The rescue operation steps

When professionals, who have been trained in rescue operations respond to such a calamity, they have to do so in a step-by-step manner.

  • Collect both live and dead wildlife that has been affected by the oil.

  • Conduct an intricate physical examination of the animals.
  • Feed, hydrate and rest the animals for a period of around 48 hours.
  • Wash them in a series of tubs, using cleaning agents that have been diluted and warm water that has been softened.

  • Place the animals in an appropriate housing option, until the sea is fit for them again (outdoor pools).
  • The animals must be banded or tagged before they are released into their natural habitat.
  • A post-release assessment will include monitoring the animals through radio devices that were tagged onto them.

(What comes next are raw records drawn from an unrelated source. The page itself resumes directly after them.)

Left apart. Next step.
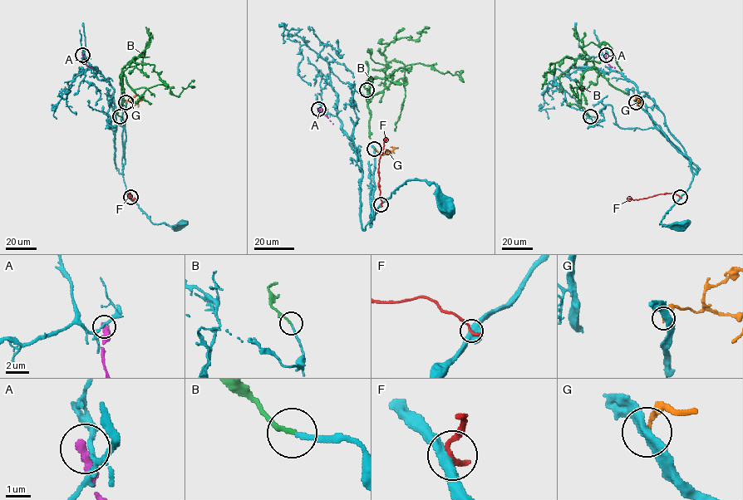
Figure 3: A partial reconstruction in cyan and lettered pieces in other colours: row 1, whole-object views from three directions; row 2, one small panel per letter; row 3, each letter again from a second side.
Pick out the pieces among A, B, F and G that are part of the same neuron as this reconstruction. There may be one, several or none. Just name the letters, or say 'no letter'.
B

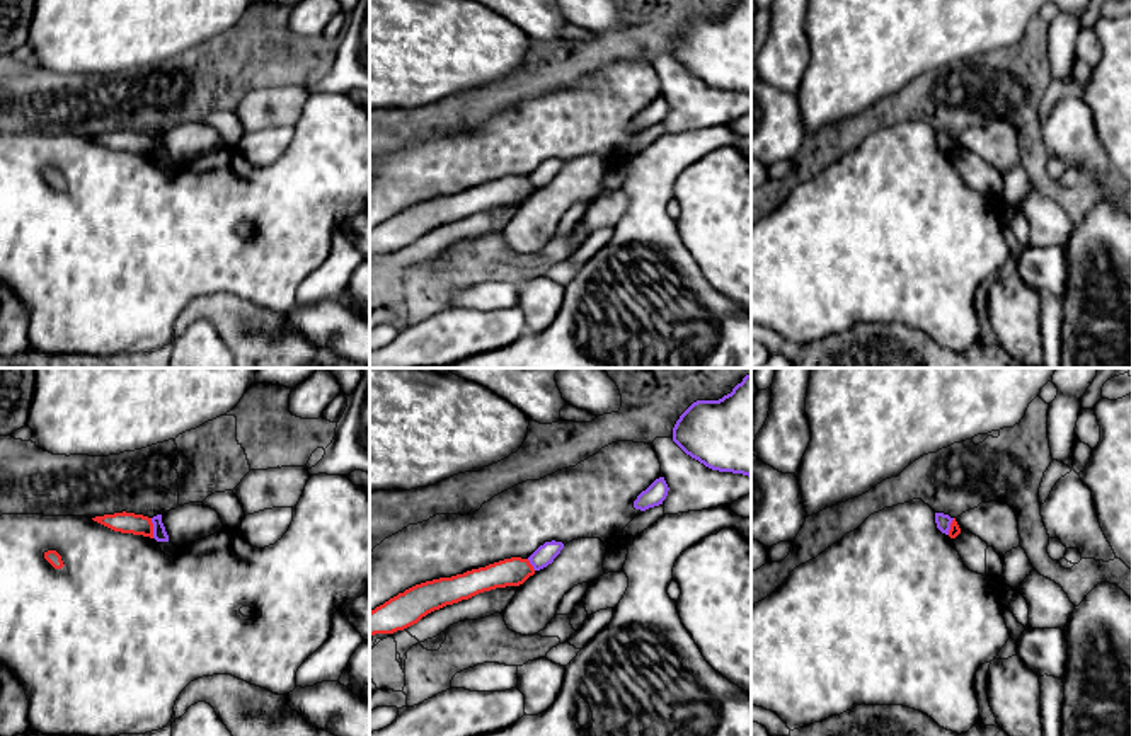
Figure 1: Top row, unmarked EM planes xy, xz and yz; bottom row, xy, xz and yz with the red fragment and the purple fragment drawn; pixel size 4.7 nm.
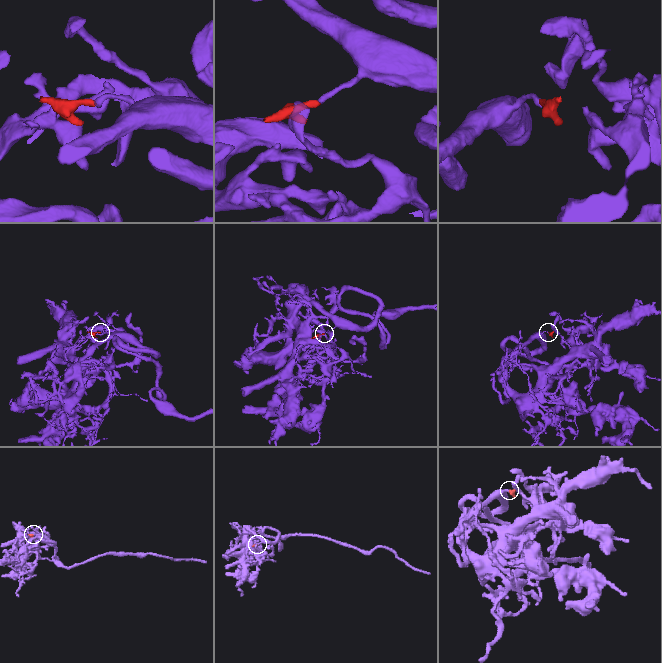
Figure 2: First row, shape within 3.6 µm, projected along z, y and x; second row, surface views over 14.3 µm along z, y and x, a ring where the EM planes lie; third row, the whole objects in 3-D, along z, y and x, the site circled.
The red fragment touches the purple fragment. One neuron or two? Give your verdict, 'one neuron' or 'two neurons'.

In the case of smaller marine organisms, the likes of shellfish; the rescue operators will create barriers between the slick and the animals (a technology called ‘booms’).

Casi Callaway, the executive director of Mobile Baykeeper, which is an Alabama based organization that is conducting rescue operations in the area, was quoted by Discovery news. “A chemical dispersant used by BP has broken up the oil and caused it to break up and sink. Fish and other organisms then think it’s food and eat it, leading to long-term problems in the ecosystem as the toxins move through the food chain.”

There are a number of other organizations that are involved in the cleaning process as well. Callaway hopes that things start falling into place soon, and that they’re able to get the required number of volunteers and the right kind of authority to be able to make a plausible difference to the already-dying wildlife of the region.

1 Comment

  1. Sean says:

    This is one of the biggest environmental disaster of our times..Recklessness on our part has led to a grievous loss of marine life..Its so hard to remove oil from the coastal areas??

    Why aren’t they using bioremediation solutions that have been PROVEN to remove oil with no damage to plants or animals. I don’t think anyone wants to hear about the SOLUTIONS to the catastrophic event.